The code is based on the [Tensorflow tutorial](https://www.tensorflow.org/text/tutorials/text_generation) on text generation.

## usage
I developed and tested the network using the official Tensorflow with GPU docker environment ([link](https://hub.docker.com/r/tensorflow/tensorflow/)) with **tensorflow 2.5**. *At this moment the Tensorflow docker image for GPU is available only for Linux*. See the link reported above for further details.

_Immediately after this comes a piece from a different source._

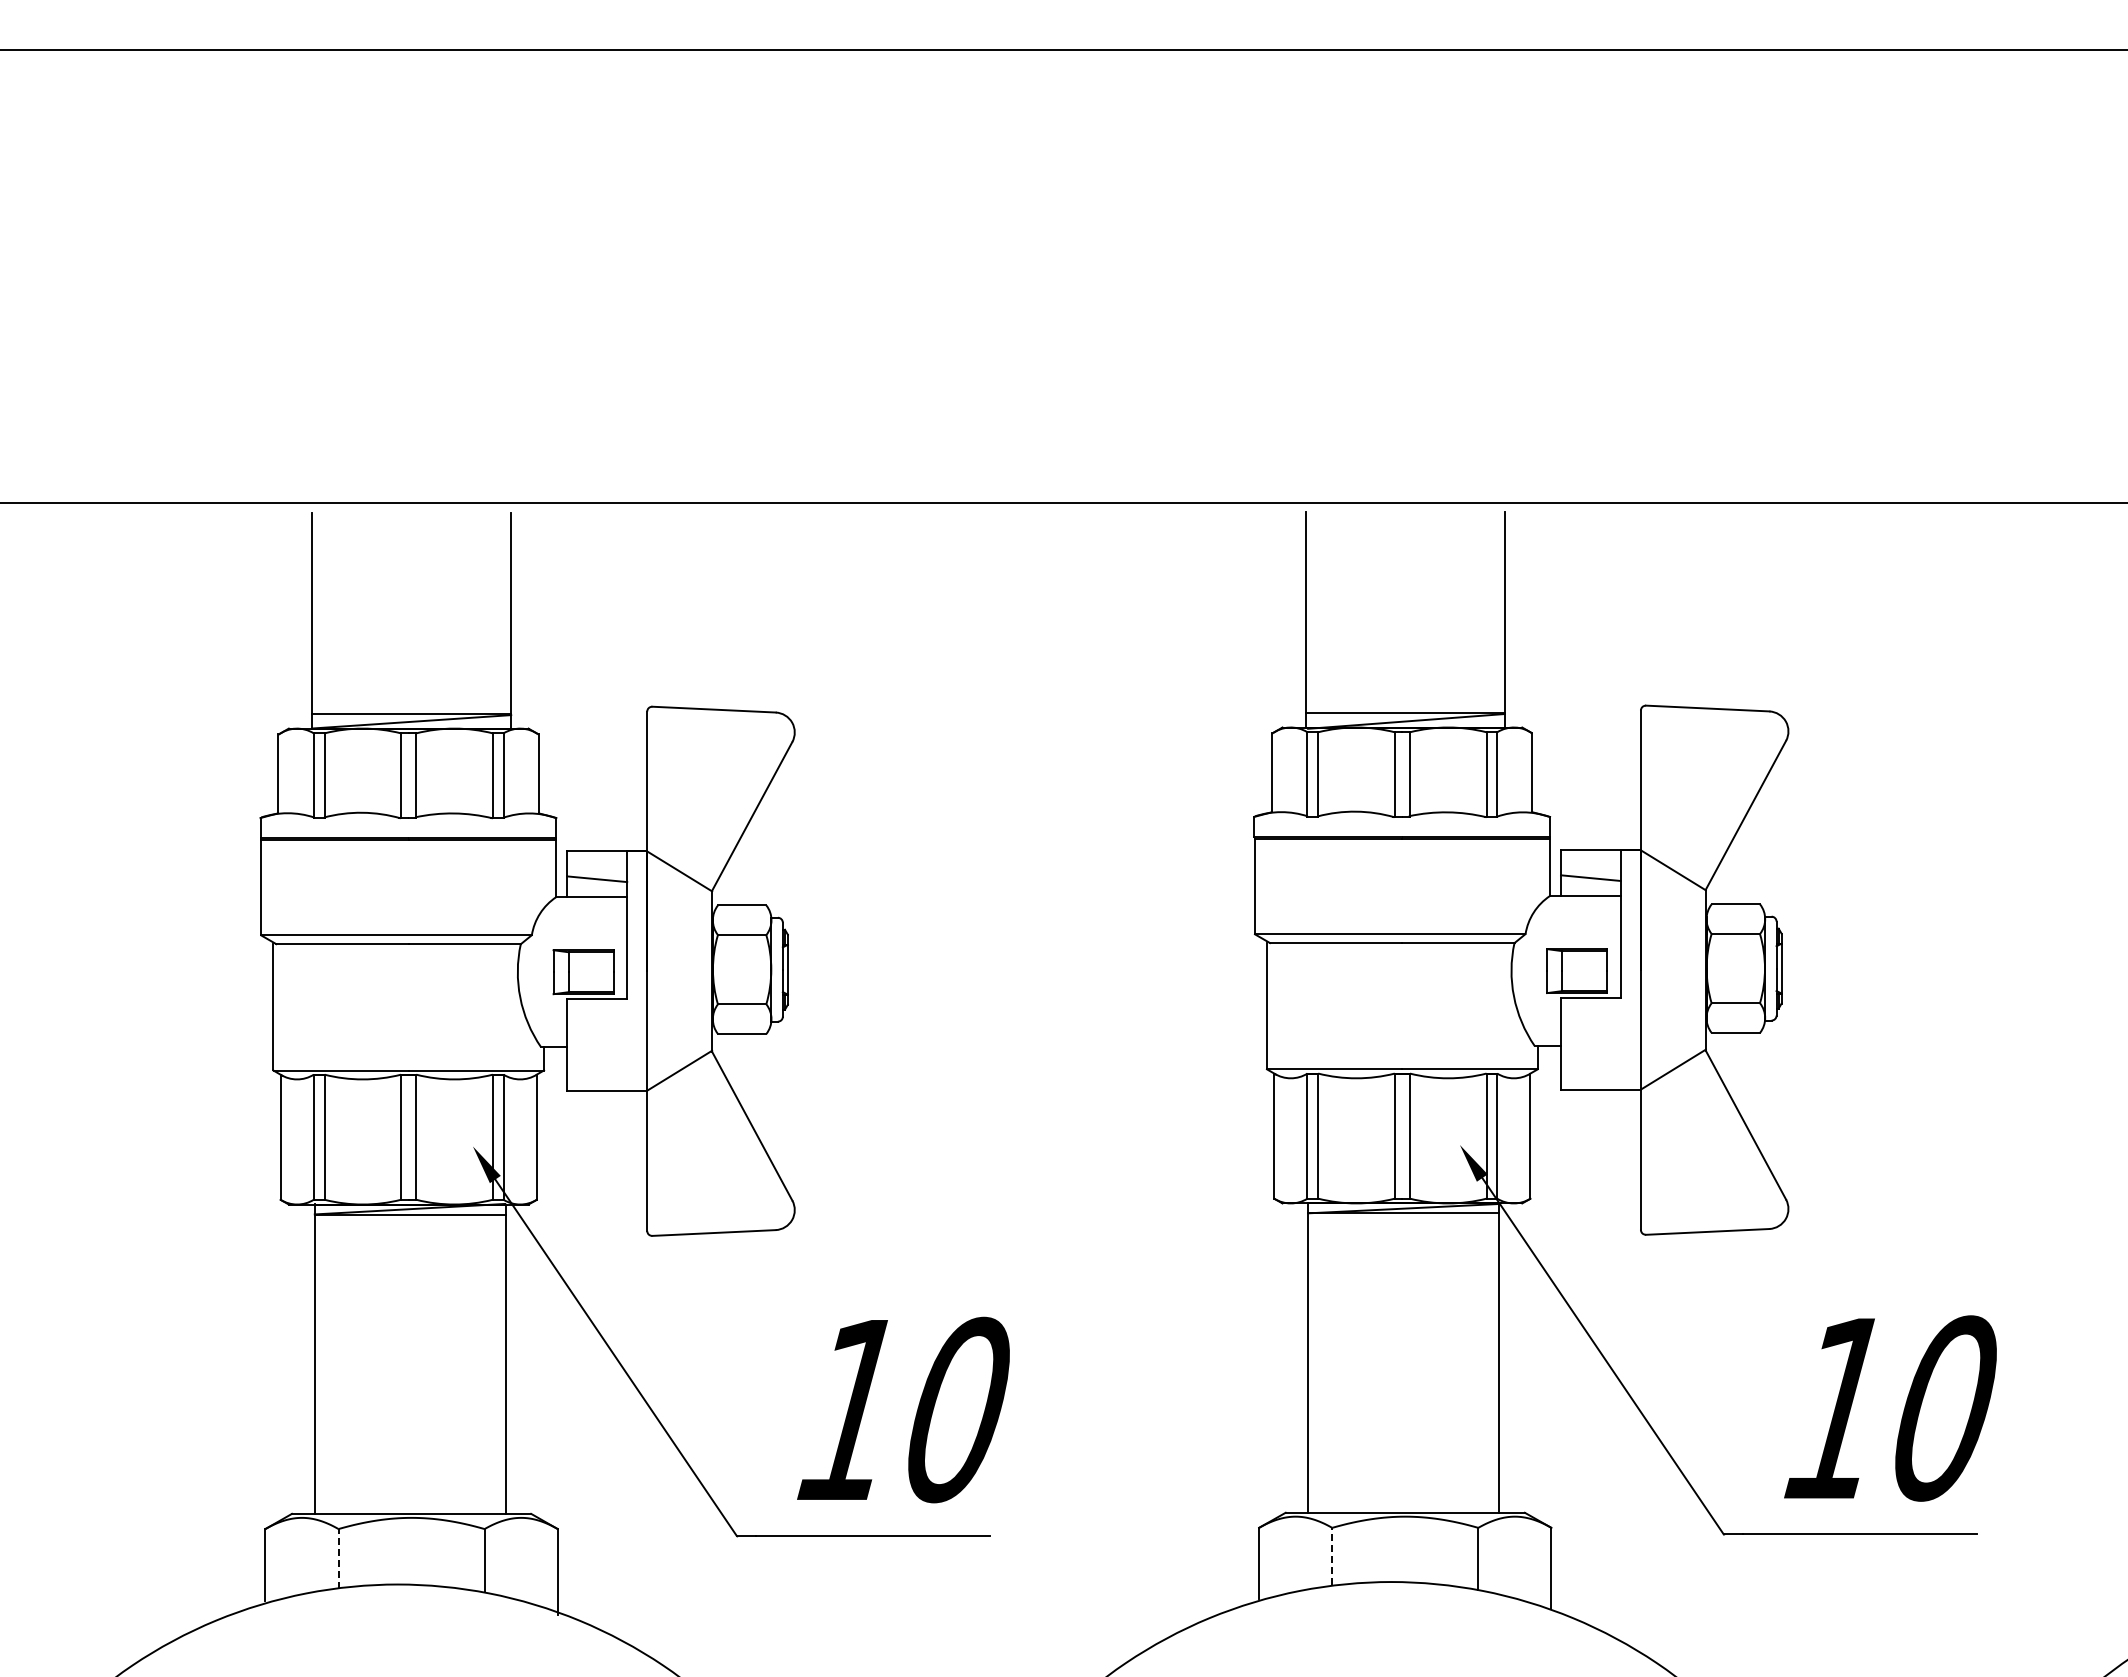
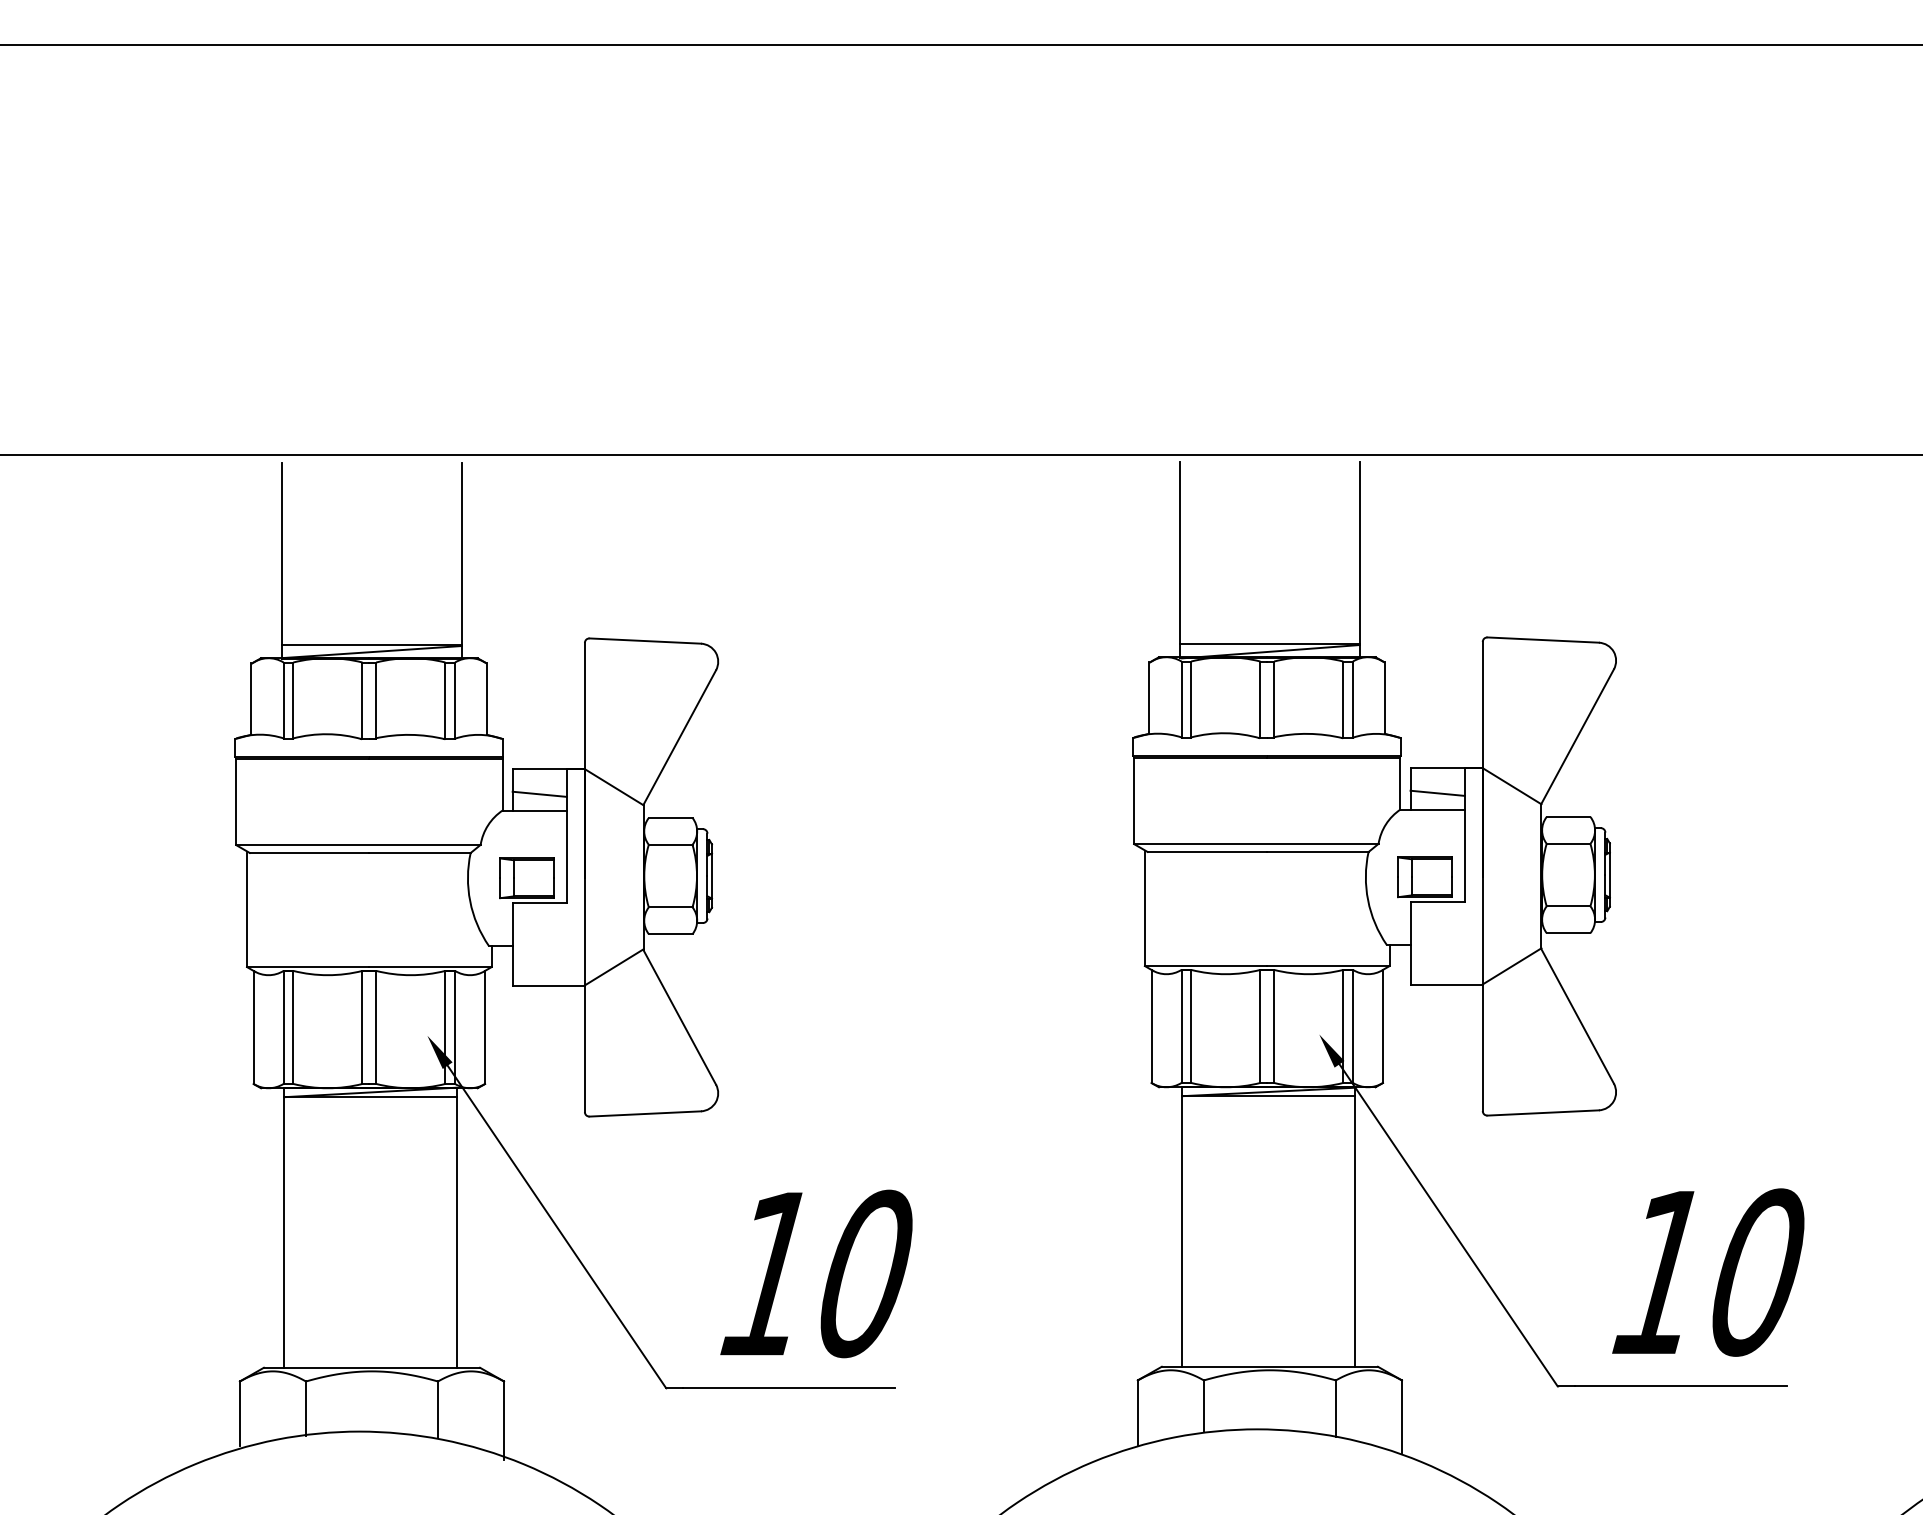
line: (1332, 1556) -> (1204, 1406), dashed -> solid
line: (338, 1559) -> (305, 1408), dashed -> solid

In order to run the scripts, download the repo:
```
git clone https://github.com/giacomofrigo/tensorflow-textgen
cd tensorflow-textgen
```
and start docker container
```
docker run --gpus=all -it --rm -v /$PWD:/tmp -w /tmp tensorflow/tensorflow:latest-gpu
```

If you wnat to use also tensorboard remember to expose port 6006:

```
docker run --gpus=all -it --rm -v /$PWD:/tmp -w /tmp -p 6006:6006 tensorflow/tensorflow:latest-gpu
```
## training
To train the model run `python train.py`. Run ` python train.py --help` to see the list of possible paramters and their default values.
```
root@23833e6eae4f:/tmp# python train.py --help
usage: train.py [-h] [--save_dir SAVE_DIR] [--log_dir LOG_DIR]
[--validation_file VALIDATION_FILE]
[--embedding_dim EMBEDDING_DIM] [--rnn_units RNN_UNITS]
[--num_layers NUM_LAYERS] [--seq_length SEQ_LENGTH]
[--batch_size BATCH_SIZE] [--num_epochs NUM_EPOCHS]
[--learning_rate LEARNING_RATE] [--dropout DROPOUT]
input_file

positional arguments:
input_file

optional arguments:
-h, --help show this help message and exit
--save_dir SAVE_DIR directory to store checkpointed models and model
configuration (default: save)
--log_dir LOG_DIR directory to store tensorflow logs, that can be used
for tensorboard (default: {save_dir}/logs)
--validation_file VALIDATION_FILE
validation dataset. if passed the model is tested on
the validation dataset at the end of each epoch
(default: None)
--embedding_dim EMBEDDING_DIM
Dimension of the embedding layer which is the input
layer. A trainable lookup table that will map each
character-ID to a vector with args.embedding_dim
dimensions (default: 128)
--rnn_units RNN_UNITS
size of RNN hidden state (default: 256)
--num_layers NUM_LAYERS
number of layers in the RNN (default: 1)
--seq_length SEQ_LENGTH
RNN sequence length. Number of timesteps to unroll
for. (default: 100)
--batch_size BATCH_SIZE
minibatch size. Number of sequences propagated through
the network in parallel. Pick batch-sizes to fully
leverage the GPU (e.g. until the memory is filled up)
commonly in the range 10-500. (default: 64)
--num_epochs NUM_EPOCHS
number of epochs. Number of full passes through the
training examples. (default: 50)
--learning_rate LEARNING_RATE
learning rate (default: 0.002)
--dropout DROPOUT probability of keeping weights in the hidden layer
(default: 0.1)

```

During training at the end of each epoch the model weights are saved to the specified `save_dir`. The sample script will then use the last checkpoint in order to sample new text.
The script automatically saves tensorflow logs allowing tensorboard visualization. The script also tests the model by generating some characters at the end of each epoch.
The complete history of generated texts will be then exported to `result.json` at the end of the training process.

## sample
Sample from the trained model is quite straight forward, you only need to run `python sample.py` and passing to it the `save_dir` of the trainend model.
The other parameters of the sample script is reported below.

```
root@f95c3dfb368c:/tmp# python sample.py --help
usage: sample.py [-h] [-n N] [--prime PRIME] [--temperature TEMPERATURE]
save_dir

positional arguments:
save_dir checkpoints and configurations directory

optional arguments:
-h, --help show this help message and exit
-n N number of characters to sample (default: 500)
--prime PRIME prime text (default: :)
--temperature TEMPERATURE
sampling temperature (default: 1)

```

## tensorboard
In order to run tensorboard, from inside the docker container run:
```
tensorboard --logdir %save_dir% --bind_all
```
Passing as `%save_dir$` the save directory of the trained model.